Sometimes our lives, our days, are just about one person. The one important connection we make with another human or moment in which we reflect Jesus to one person in our lives.
What about missions work? We think it's about helping a whole lot of people, about helping a group of people accept Christ, or changing the trajectory of our faith walk. But what if God's purpose for us on a week long trip is to touch just one life...are we, in our efficiency and goal-driven society, okay with that?
Years ago when I started physical therapy school, my mom gave me a starfish necklace (and later earrings) with a copy of the story of the man saving starfish beached on the coast. He threw them back into the sea one a time, when there were far more than he could ever possibly save on the beach. He knew what he did mattered to that one starfish. My mom, knowing my compassionate and want-to-save the world heart, knew I would need this reminder throughout my schooling and professional life.
Michelina is my Haitian starfish.
She arrived at Emmanuel Church in Cite du Soleil, one of the poorest and roughest neighborhoods in Port Au Prince, with her mother on Monday morning to enroll in a new school for children with disabilities. The church does not have a full roof, and now four classes of children meet in a dark, small space about the size of my dining and living room. Michelina has spastic diplegic cerebral palsy, meaning both of her legs are affected by her disease. At three years old, she had never walked.

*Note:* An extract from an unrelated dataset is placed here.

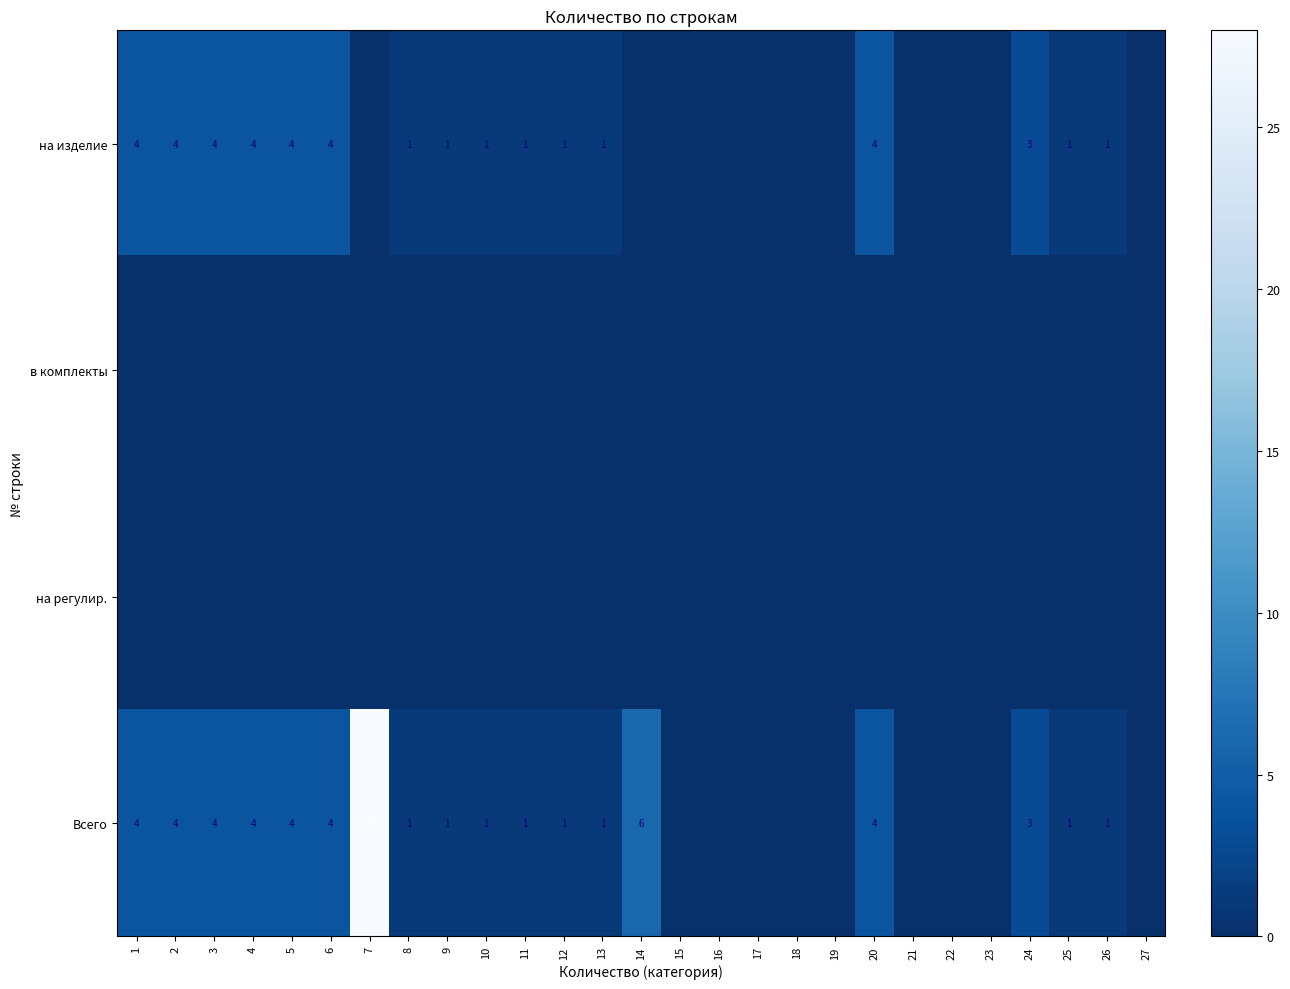

True or false: на изделие has a value of 1 at 12.

True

My team encouraged me to begin to play with Michelina and her mom, because she seemed to have good potential to respond to therapeutic play and somehow seemed to like me...must be the fun hair :).
With less than an hour of therapy, Michelina was walking with a walker....THEN she began to walk short distances without assistance!!! It was amazing to see how much she liked walking, to see her face light up, to see her mom keep encouraging her to try and try again. Her mom, at first visibly nervous and stand-offish at a group of white, American missionaries, totally warmed up to us. The next morning, she came up to me with a huge smile and bonjour, trying to get Michelina to remember me and wave (she totally didn't!).

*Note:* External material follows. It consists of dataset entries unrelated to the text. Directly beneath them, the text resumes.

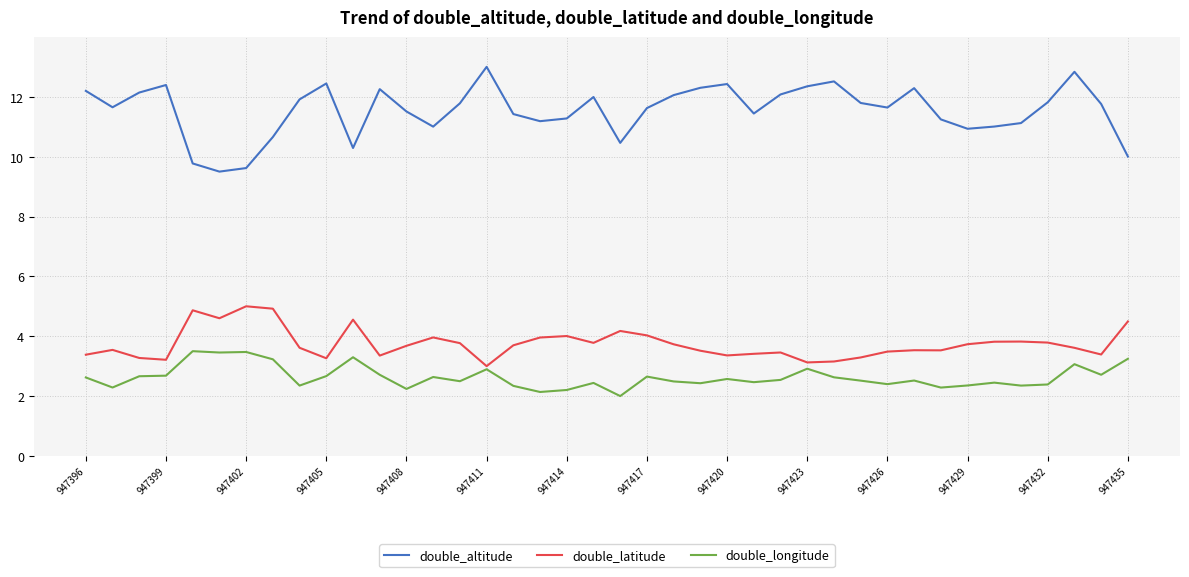

Rank the series by their maximum value, from highest to lowest.

double_altitude, double_latitude, double_longitude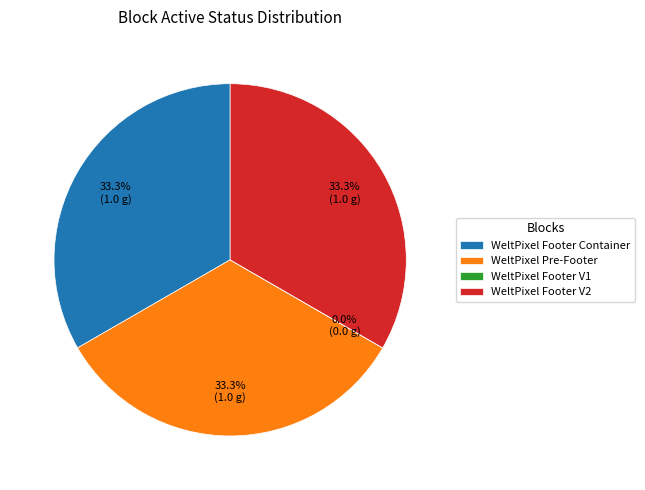

Is it true that WeltPixel Footer Container is 28% of the pie?

False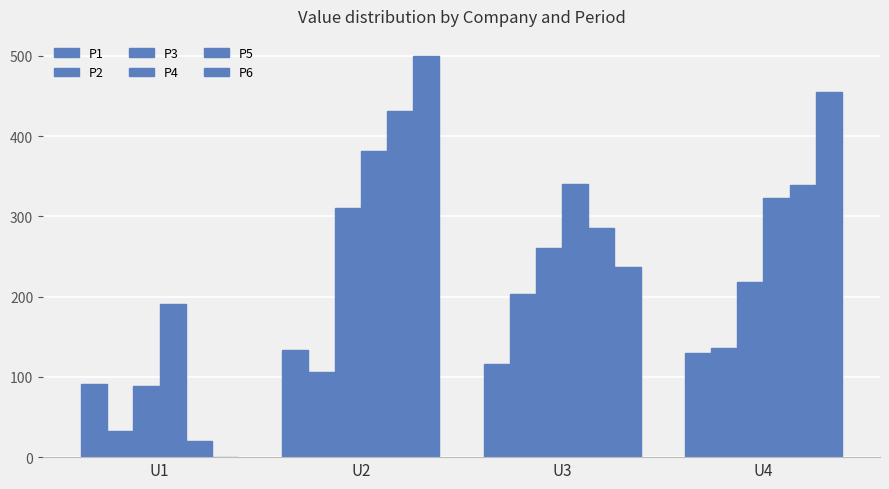

Reading left to right, extract all data points from this chart.

P1: U1=91.3	U2=133.6	U3=116.2	U4=129.7
P2: U1=32.5	U2=105.9	U3=203.6	U4=136.0
P3: U1=88.5	U2=310.6	U3=260.6	U4=217.7
P4: U1=190.4	U2=381.5	U3=340.3	U4=322.6
P5: U1=19.5	U2=431.9	U3=285.9	U4=338.5
P6: U1=0.0	U2=499.9	U3=236.7	U4=455.1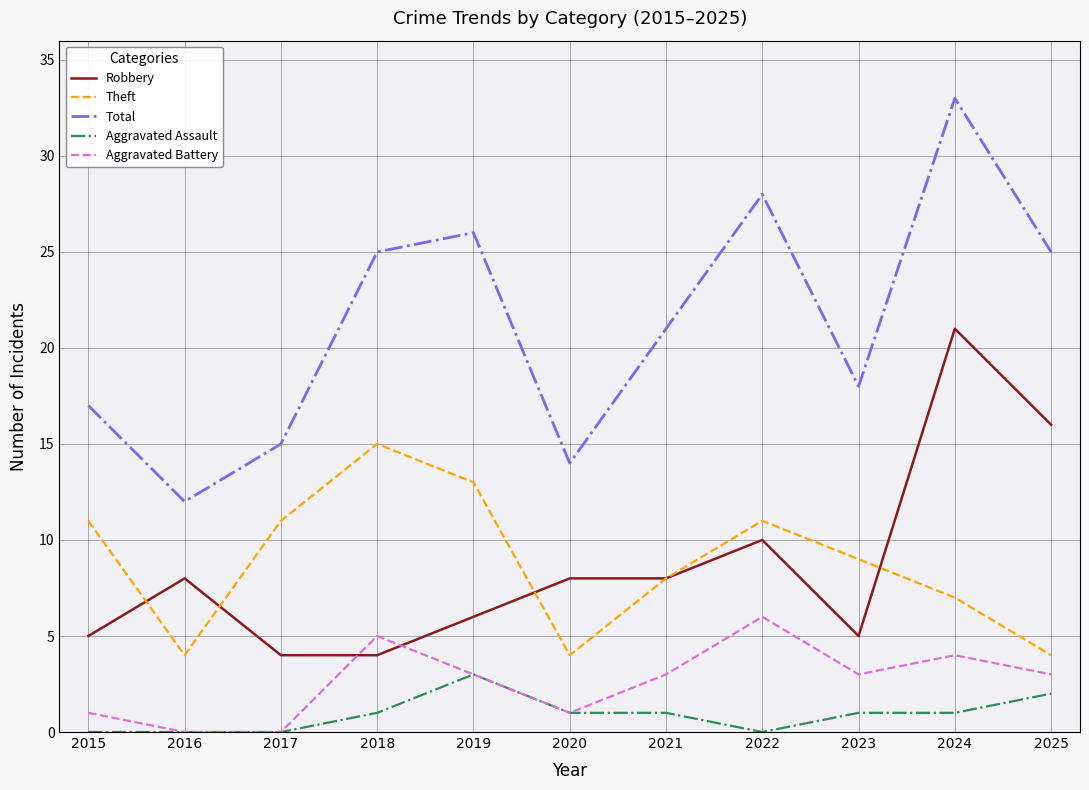

The value of Aggravated Assault at 2020 is 1. True or false?

True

I truly believe Michelina is the one person I was truly supposed to touch during that short but incredibly busy week in Haiti. For children with disabilities, the ability to walk and perform some of their own self-care is critical in them surviving beyond their teenage years. Sadly, when people with disabilities get too big, too heavy, too difficult to care for in a survival driven culture, their families often choose to not care for them...to let them starve to death. Seeing the way the parents of these children with disabilities love on and interact with their children, I cannot imagine that this is an easy decision, but a decision they are still sometimes forced to make.
I wonder if there are Michelinas in our everyday life, people we need to reach out to, love on, give a little attention, to visibly demonstrate the love of Christ...and that will make all the difference for their lives and their eternities. I love that missions gives us greater awareness of the great needs around us, although their are equally great, albeit less visibly obvious, needs in our own neighborhoods.